Member of the Legislative Assembly of the Province of Canada
- In office 1854–1858

Personal details
- Born: November 29, 1821 Bramhope Hall, Yorkshire, England
- Died: February 16, 1892 (aged 70) Sillery, Quebec, Canada
- Resting place: Mount Hermon Cemetery, Sillery, Quebec, Canada

= William Rhodes (Canadian politician) =

Canadian politician (1821–1892)

William Rhodes (29 November 1821 - 16 February 1892) was a soldier, farmer and political figure in Quebec. He represented Mégantic in the Legislative Assembly of the Province of Canada from 1854 to 1858 as a Reformer and in the Legislative Assembly of Quebec from 1888 to 1890 as a Liberal.

He was born at Bramhope Hall Estate in Yorkshire, England, the son of William Rhodes and Ann Smith. Rhodes entered the British Army in 1838, and served in Canada East, from 1842 to 1844.

In 1847, he retired from the army as a captain and settled in Sillery, Canada East. During the same year, he married Anne Catherine Dunn, granddaughter of Thomas Dunn and Mathew Bell, at the Cathedral of the Holy Trinity in Quebec City, on 16 June.
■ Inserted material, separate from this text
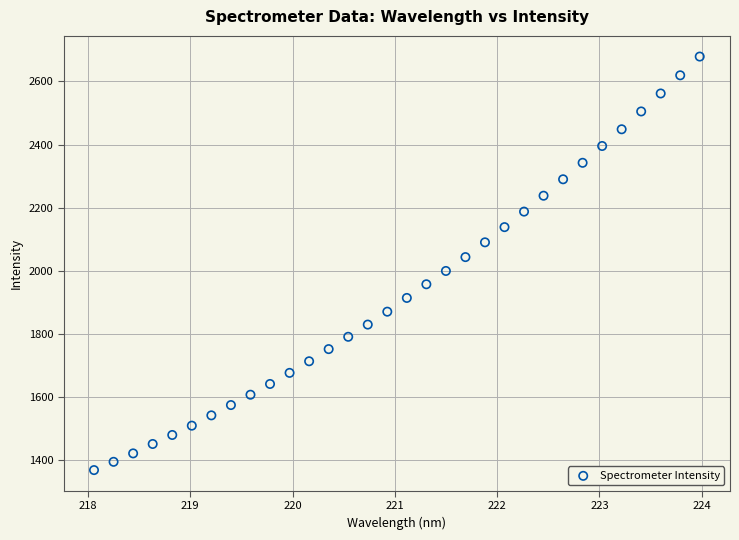

What is the range of Y values (max minus min)?

1309.4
The following year, Rhodes purchased Sillery's Benmore Estate (domaine Benmore), which has been designated a component of the Sillery Heritage Site since 1964.
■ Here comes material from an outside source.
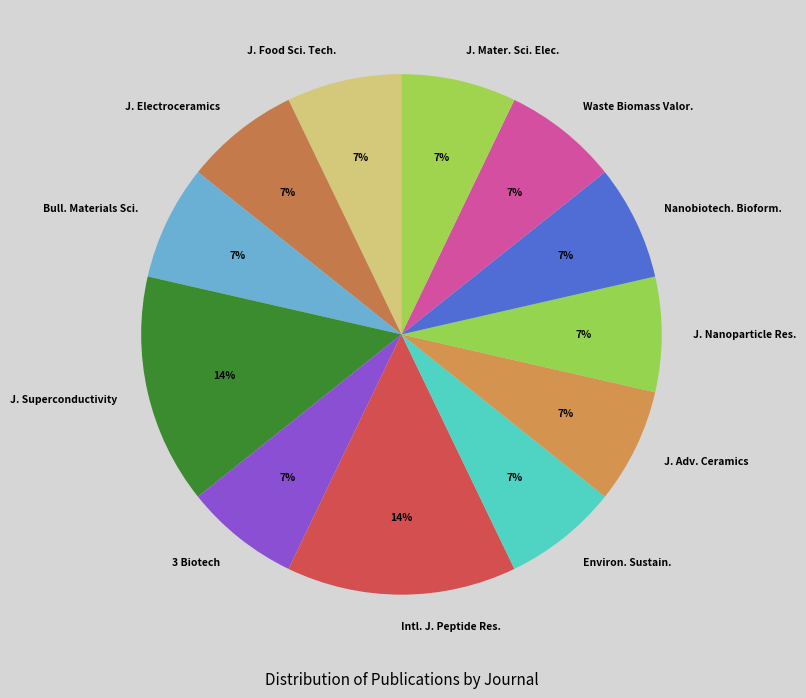

What percentage is the J. Nanoparticle Res. slice, to the nearest percent?

7%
Rhodes was one of the founders of the Union Bank of Lower Canada. He was president of the Quebec Bridge Company, the North Shore Railway, the Quebec and Trois-Pistoles Railway, and the Quebec and Richmond Railway. Rhodes was also president of the Quebec Geographical Society, a justice of the peace, and a lieutenant in the militia.

In January 1889, L'Électeur published a detailed profile of Rhodes, describing him as a loyal subject of the Crown, a former British Army officer, and a respected figure in Quebec politics. By then serving as Minister of Agriculture in Honoré Mercier’s cabinet, he was praised as both a knowledgeable and practical farmer who invested in agricultural research and shared his expertise with French-Canadian audiences in their own language. The newspaper portrayed him as a tall, vigorous man in his late sixties, admired for his integrity, moderation, and ability to bridge English and French communities.

Rhodes was defeated when he ran for reelection in 1890. William Rhodes died at his residence of the Benmore Estate in Sillery, at the age of 70.